Investors need to start worrying when…
As of 6/3/03 the larger and more influential Fannie Mae has not changed their guidelines, but if they do change their guidelines, millions of investors would have to find new source of funding or be content with owning four or less properties.

5 Responses
Comments
Mo
June 6th, 2008 at 9:04 am
1Very interesting to see the effects of the sub-prime fiasco and all the preventive measures now being put into place in the US to prevent future meltdowns. ON my way to work this morning, there was a report that the Canadian Government is also going to be speaking with banks here to become even more transparent with information on their holdings and investments to prevent any potentially similar issues affecting Canadians an moreso the economy here.
Martin
June 6th, 2008 at 2:02 pm
2this mean consumer with more than a few properties will have much problems to finance their property homes throght consumer lending and will have to go through commercial lending.
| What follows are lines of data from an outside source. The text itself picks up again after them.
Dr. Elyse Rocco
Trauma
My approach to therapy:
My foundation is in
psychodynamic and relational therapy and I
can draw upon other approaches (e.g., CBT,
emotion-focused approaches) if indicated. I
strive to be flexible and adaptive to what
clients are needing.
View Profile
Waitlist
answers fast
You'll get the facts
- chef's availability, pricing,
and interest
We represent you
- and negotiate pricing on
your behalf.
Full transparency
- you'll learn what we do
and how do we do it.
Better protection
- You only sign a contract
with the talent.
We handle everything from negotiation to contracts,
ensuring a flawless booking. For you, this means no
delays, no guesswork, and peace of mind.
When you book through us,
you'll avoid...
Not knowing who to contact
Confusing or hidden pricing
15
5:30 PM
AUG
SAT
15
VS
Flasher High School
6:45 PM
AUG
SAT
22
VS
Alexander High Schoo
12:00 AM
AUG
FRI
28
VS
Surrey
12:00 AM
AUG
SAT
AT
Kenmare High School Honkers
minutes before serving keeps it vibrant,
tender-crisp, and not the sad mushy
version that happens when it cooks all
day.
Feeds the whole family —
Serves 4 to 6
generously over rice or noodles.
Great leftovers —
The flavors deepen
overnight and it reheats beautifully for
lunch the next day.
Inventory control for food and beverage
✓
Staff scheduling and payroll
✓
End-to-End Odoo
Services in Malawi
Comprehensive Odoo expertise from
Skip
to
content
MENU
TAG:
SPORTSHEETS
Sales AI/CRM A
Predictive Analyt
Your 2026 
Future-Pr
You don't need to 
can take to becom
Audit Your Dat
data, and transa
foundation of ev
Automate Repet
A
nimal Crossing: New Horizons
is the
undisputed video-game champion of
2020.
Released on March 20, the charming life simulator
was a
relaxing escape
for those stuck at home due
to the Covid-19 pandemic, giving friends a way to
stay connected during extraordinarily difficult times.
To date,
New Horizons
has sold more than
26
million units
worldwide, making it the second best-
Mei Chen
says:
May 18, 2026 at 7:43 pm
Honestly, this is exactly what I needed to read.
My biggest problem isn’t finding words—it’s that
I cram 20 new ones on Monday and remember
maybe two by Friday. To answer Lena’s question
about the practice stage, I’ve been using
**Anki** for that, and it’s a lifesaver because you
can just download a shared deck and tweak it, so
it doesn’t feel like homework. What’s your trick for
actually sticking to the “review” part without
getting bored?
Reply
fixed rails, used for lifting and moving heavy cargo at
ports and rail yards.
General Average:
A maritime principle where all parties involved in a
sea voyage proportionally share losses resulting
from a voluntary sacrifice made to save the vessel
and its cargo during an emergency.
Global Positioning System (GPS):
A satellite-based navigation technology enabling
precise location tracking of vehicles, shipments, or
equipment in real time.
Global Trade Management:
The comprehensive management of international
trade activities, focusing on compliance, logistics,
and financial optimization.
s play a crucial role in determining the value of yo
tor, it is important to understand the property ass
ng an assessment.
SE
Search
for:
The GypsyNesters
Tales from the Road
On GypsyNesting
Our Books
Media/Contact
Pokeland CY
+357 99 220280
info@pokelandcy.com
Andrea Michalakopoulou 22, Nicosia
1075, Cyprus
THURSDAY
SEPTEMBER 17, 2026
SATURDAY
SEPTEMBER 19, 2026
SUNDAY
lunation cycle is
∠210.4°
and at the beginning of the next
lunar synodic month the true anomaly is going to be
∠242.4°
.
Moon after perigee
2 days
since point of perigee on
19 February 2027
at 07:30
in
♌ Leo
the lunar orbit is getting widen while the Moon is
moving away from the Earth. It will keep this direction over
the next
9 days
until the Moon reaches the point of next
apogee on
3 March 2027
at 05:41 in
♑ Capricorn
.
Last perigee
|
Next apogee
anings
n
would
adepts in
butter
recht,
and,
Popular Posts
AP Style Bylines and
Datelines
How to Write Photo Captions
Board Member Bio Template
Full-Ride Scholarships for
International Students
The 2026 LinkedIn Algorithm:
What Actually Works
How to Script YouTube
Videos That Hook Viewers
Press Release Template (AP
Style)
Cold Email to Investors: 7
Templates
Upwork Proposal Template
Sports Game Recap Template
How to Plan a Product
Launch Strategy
It’ll be a all new mortgage ball game for them (different lending rules and regulations!).
Erion Shehaj
June 7th, 2008 at 11:13 pm
3My comments are here:
http://www.investornationblog.com/2008/06/freddie-mac-one.html
John Beck
June 8th, 2008 at 9:13 pm
4No, they can’t, because your other home is not collateral to the loan that was foreclosed on.What they can do is get a court order to garnish your wages.
Mortgage Sarasota
June 9th, 2008 at 4:41 pm
5These lenders have always had seasoning rules in place, but the rub is that they are lowering their threshold on how many properties you can have financed. The magic number has always been around 20.
This is more of the reason why private lending will become more and more common. With the housing market a mess, along with the stock market so volatile, we will start to see more and more private loans with more reasonable rates on investment properties. This lending crunch is going to breed a whole new private lending opporuntiy for those willing to play the game.